2. What is the purpose of a family limited partnership?
One purpose of an FLP is to allow members of a family to own an asset in common and manage it centrally. For example, if the family owns a ranch or a business, the parents can place the asset in an FLP and pass on part ownership of the ranch or business to their children as an undivided interest. At the same time, the parents can act as general managers of the FLP. In addition, the FLP can facilitate management succession of the ranch or business when the parents want to retire or when they pass away.
3. Are there estate tax advantages of a family limited partnership?
Yes, there generally are. Assets are valued for estate and gift tax purposes at their fair market value. Generally, transfer of an asset in an FLP may be prohibited unless all the family members agree.
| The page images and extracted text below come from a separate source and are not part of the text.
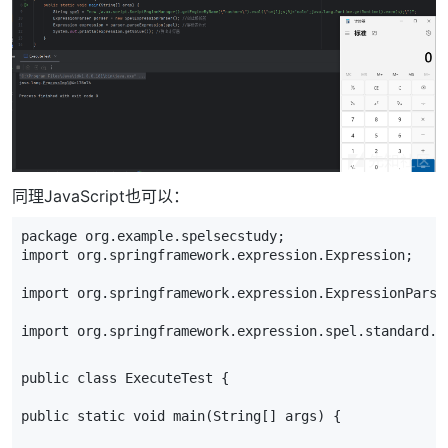
同理JavaScript也可以：
package
org
.
example
.
spelsecstudy
;
import
org
.
springframework
.
expression
.
Expression
;
import
org
.
springframework
.
expression
.
ExpressionParse
import
org
.
springframework
.
expression
.
spel
.
standard
.
S
public
class
ExecuteTest
{
public
static
void
main
(
String
[]
args
)
{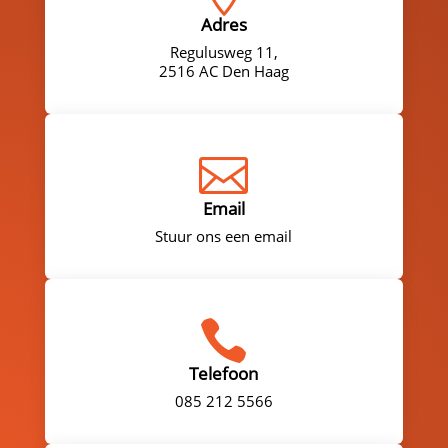
Adres
Regulusweg 11,
2516 AC Den Haag

Email
Stuur ons een email

Telefoon
085 212 5566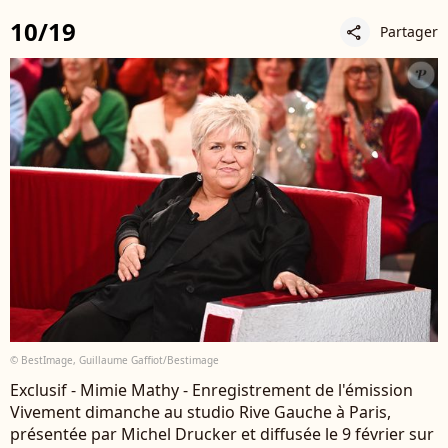
10/19
Partager
share
© BestImage, Guillaume Gaffiot/Bestimage
Exclusif - Mimie Mathy - Enregistrement de l'émission
Vivement dimanche au studio Rive Gauche à Paris,
présentée par Michel Drucker et diffusée le 9 février sur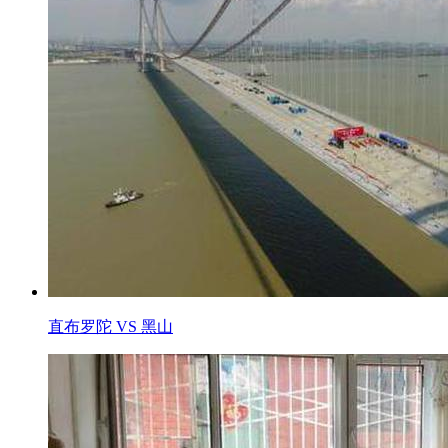
直布罗陀 VS 黑山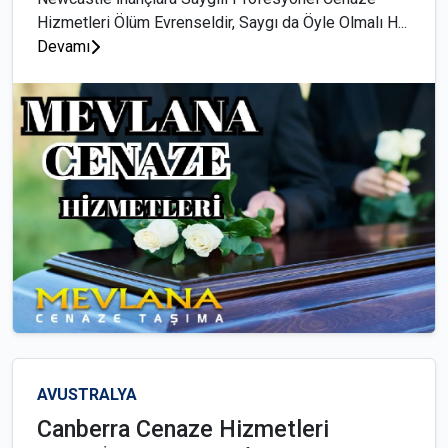
Hizmetleri Ölüm Evrenseldir, Saygı da Öyle Olmalı H...
Devamı
AVUSTRALYA
Canberra Cenaze Hizmetleri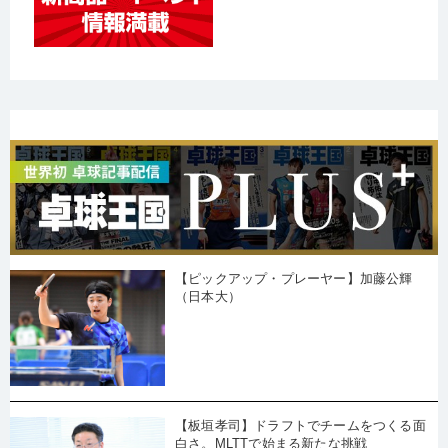
【ピックアップ・プレーヤー】加藤公輝
（日本大）
【板垣孝司】ドラフトでチームをつくる面
白さ。MLTTで始まる新たな挑戦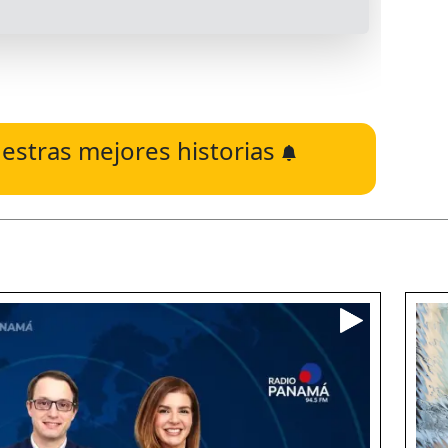
estras mejores historias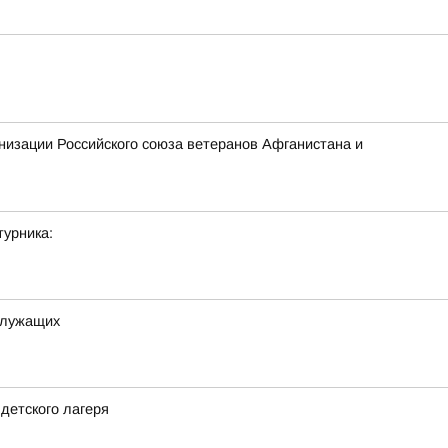
низации Российского союза ветеранов Афганистана и
урника:
служащих
детского лагеря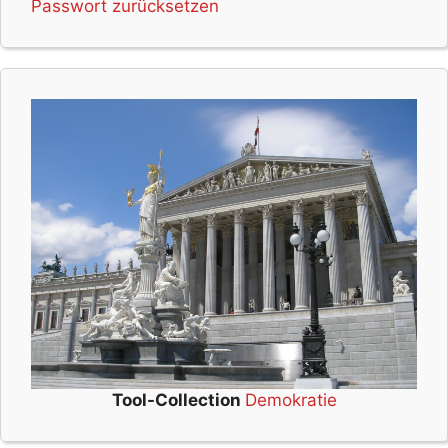
Passwort zurücksetzen
Tool-Collection
Demokratie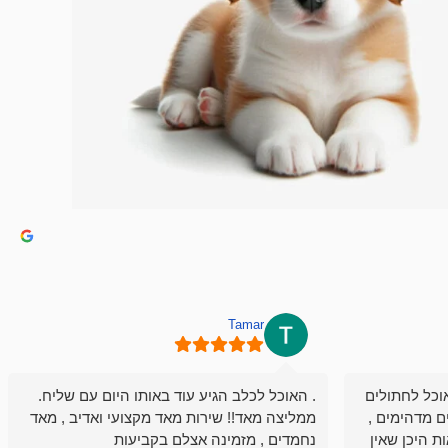
Tamar
וכל לחתולים
. האוכל לכלב הגיע עוד באותו היום עם שליח.
ם מדהימים ,
ממליצה מאד!! שירות מאד מקצועי ואדיב , מאד
ת היכן שאין
נחמדים , מזמינה אצלם בקביעות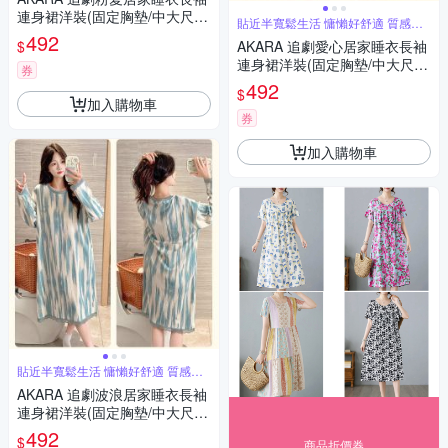
連身裙洋裝(固定胸墊/中大尺碼
貼近半寬鬆生活 慵懶好舒適 質感居
2XL/保暖發熱)
家
492
$
AKARA 追劇愛心居家睡衣長袖
連身裙洋裝(固定胸墊/中大尺碼
券
2XL/保暖發熱)
492
$
加入購物車
券
加入購物車
貼近半寬鬆生活 慵懶好舒適 質感居
家
AKARA 追劇波浪居家睡衣長袖
連身裙洋裝(固定胸墊/中大尺碼
2XL/保暖發熱)
492
$
商品折價券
In addition, since each family member owns only a minority interest in the ranch or business, the individual limited partner’s asset is not as valuable as a controlling interest would be, so the minority asset interest is eligible for a minority interest discount from the IRS. This minority interest discount can save significant estate taxes at the death of a parent.
4. What are the benefits of a family limited partnership?
An FLP permits centralized management through the general manger and at the same time allows fractional ownership interests in the asset among family limited partner members. Another benefit is that transfer or reallocation of ownership interests among family members is easier with an FLP. Finally, because the ownership interests are clearly documented in the FLP agreement, it helps avoid family disagreements in the future.
5. Who can set up a family limited partnership?
Only an attorney may legally draft an FLP. Generally, families that want to own an asset in common or families with potential estate tax issues are good candidates for an FLP. The FLP allows the family flexibility in dividing the percentage ownership of a common asset, such as family business or a ranch and can offer a discount from the IRS at estate tax time.
6. What type of assets can I place in a family limited partnership?
Any type of property, business, or investment asset can be held in an FLP. A family-owned business, family-owned ranch, or an investment account all work well in an FLP. On the other hand, retirement accounts such as IRAs or 401k plans don’t usually work well in an FLP.
7. How do I know if a family limited partnership is right for me?
The best way to answer this question is to talk with an attorney qualified to draft FLPs. If your family owns a business, ranch, or investment portfolio, you are a likely candidate for an FLP.